■ Отрывок
....
Увы, так вовсе не пойдет... Я ж не могу да и не захочу поставить Алешу в неловкое положение. Да и наконец Сосновка-то его, а не моя. И ко мне в Сосновку помимо него приехать нельзя, поймите.
А что бы вы подумали обо всем этом, рассердились ли бы вы, если б вам так не доверяли?
Конечно, рассердилась бы, но я положительно не могу понять, как Алеша, такой справедливый и деликатный, мог так тебе сказать...
....
■ Материал
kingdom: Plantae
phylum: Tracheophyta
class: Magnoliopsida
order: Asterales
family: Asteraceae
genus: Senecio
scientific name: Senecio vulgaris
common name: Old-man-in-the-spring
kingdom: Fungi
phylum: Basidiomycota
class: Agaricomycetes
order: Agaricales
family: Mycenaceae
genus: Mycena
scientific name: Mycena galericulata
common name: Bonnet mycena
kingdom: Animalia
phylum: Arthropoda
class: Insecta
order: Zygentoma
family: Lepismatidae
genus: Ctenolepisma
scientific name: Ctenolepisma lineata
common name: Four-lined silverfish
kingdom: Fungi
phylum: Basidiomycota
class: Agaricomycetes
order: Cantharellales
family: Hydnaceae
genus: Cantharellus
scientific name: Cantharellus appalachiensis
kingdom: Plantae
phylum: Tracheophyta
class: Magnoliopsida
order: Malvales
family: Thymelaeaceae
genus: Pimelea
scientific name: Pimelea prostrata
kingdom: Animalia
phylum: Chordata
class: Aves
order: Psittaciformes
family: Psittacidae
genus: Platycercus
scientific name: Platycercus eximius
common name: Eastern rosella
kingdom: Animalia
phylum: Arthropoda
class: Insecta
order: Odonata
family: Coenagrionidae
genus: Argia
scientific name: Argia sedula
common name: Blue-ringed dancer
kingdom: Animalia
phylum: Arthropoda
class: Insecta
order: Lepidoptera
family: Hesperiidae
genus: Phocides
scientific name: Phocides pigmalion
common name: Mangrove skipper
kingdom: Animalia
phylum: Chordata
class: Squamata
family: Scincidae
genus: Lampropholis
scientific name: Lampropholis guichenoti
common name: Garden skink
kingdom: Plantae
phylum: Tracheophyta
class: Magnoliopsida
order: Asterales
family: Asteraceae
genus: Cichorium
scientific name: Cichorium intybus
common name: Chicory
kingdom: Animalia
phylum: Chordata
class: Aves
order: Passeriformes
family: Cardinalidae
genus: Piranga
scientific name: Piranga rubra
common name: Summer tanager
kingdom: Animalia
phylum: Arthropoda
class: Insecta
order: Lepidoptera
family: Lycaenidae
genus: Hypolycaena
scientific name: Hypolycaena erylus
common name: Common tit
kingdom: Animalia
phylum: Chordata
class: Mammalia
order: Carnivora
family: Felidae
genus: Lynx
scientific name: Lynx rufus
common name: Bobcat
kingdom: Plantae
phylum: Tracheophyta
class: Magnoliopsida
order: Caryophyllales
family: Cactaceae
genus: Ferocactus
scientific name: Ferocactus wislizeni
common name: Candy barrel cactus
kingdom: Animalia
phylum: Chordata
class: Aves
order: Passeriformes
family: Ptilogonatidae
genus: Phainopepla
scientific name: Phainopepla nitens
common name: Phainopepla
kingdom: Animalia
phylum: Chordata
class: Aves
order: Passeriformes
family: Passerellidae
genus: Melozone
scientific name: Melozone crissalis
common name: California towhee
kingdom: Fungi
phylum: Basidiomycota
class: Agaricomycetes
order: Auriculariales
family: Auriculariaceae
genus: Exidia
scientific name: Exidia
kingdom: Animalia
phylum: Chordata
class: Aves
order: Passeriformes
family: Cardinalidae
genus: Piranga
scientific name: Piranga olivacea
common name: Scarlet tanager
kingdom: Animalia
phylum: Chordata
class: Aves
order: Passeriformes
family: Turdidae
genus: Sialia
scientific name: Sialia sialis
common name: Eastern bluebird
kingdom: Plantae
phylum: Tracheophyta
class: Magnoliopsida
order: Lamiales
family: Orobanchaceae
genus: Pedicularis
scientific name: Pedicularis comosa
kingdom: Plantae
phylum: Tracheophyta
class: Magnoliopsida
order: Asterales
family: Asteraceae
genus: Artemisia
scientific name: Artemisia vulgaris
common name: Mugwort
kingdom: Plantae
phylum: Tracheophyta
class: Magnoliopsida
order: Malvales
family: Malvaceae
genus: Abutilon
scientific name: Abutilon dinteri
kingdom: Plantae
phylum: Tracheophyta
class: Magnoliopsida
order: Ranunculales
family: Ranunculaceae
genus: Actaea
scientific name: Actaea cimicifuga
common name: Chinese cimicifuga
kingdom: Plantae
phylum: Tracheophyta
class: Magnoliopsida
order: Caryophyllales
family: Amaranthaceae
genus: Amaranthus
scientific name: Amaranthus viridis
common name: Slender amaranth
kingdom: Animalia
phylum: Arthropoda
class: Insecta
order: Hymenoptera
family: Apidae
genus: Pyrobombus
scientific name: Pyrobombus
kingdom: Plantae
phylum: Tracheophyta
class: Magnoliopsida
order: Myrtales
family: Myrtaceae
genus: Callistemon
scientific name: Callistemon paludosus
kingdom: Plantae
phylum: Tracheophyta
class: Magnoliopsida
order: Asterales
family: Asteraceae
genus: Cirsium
....
■ Задание 1
Процитируйте отрывок от слов «Увы, так вовсе» до слов «приехать нельзя, поймите.».
■ Задание 2
Кому, согласно отрывку, принадлежит Сосновка?
■ Задание 3
Выпишите из отрывка в порядке появления все глаголы с частицей «не» вместе с этой частицей, включая повторы.

■ Полный ответ 1
Увы, так вовсе не пойдет... Я ж не могу да и не захочу поставить Алешу в неловкое положение. Да и наконец Сосновка-то его, а не моя. И ко мне в Сосновку помимо него приехать нельзя, поймите.

■ Полный ответ 2
Алеше.

■ Полный ответ 3
не пойдет, не могу, не захочу, не доверяли, не могу